◆ EXERCISE DIRECTIONS: Once you find the line that contains "303 215 91.00", transcribe it and each line after it through the end of the listing, exactly as written.

◆ INFORMATION PROVIDED:
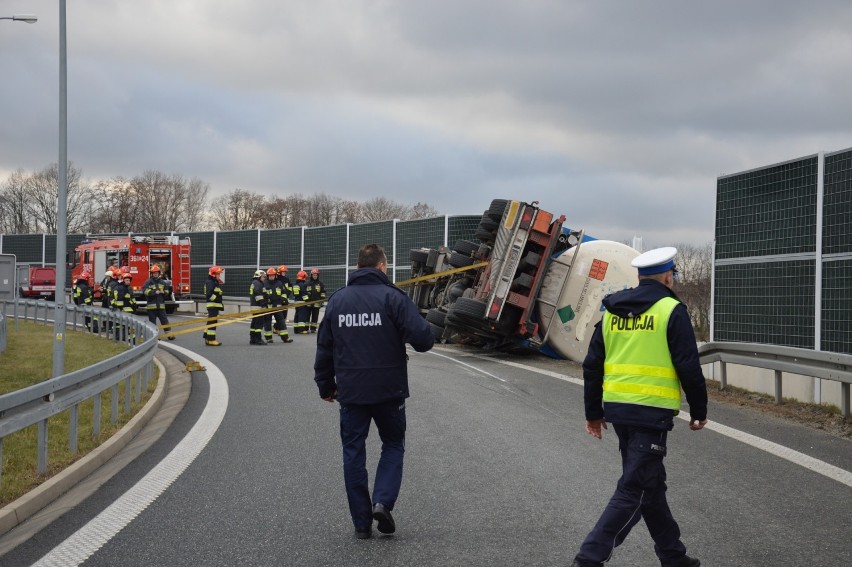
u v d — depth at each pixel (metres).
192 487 6.66
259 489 6.59
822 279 10.82
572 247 16.91
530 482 6.75
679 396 4.50
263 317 21.34
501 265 16.41
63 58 14.95
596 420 4.80
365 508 5.34
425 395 11.59
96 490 6.62
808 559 4.91
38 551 5.13
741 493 6.41
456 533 5.43
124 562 4.91
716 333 13.26
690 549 5.08
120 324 20.73
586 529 5.49
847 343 10.32
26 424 6.45
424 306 22.19
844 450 7.99
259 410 10.45
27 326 27.75
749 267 12.46
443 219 24.98
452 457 7.68
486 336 17.94
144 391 11.84
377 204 88.94
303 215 91.00
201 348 19.62
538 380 13.42
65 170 14.70
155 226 89.62
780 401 10.64
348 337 5.39
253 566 4.82
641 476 4.39
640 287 4.65
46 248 49.22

◆ RESPONSE TO THIS TASK:
303 215 91.00
201 348 19.62
538 380 13.42
65 170 14.70
155 226 89.62
780 401 10.64
348 337 5.39
253 566 4.82
641 476 4.39
640 287 4.65
46 248 49.22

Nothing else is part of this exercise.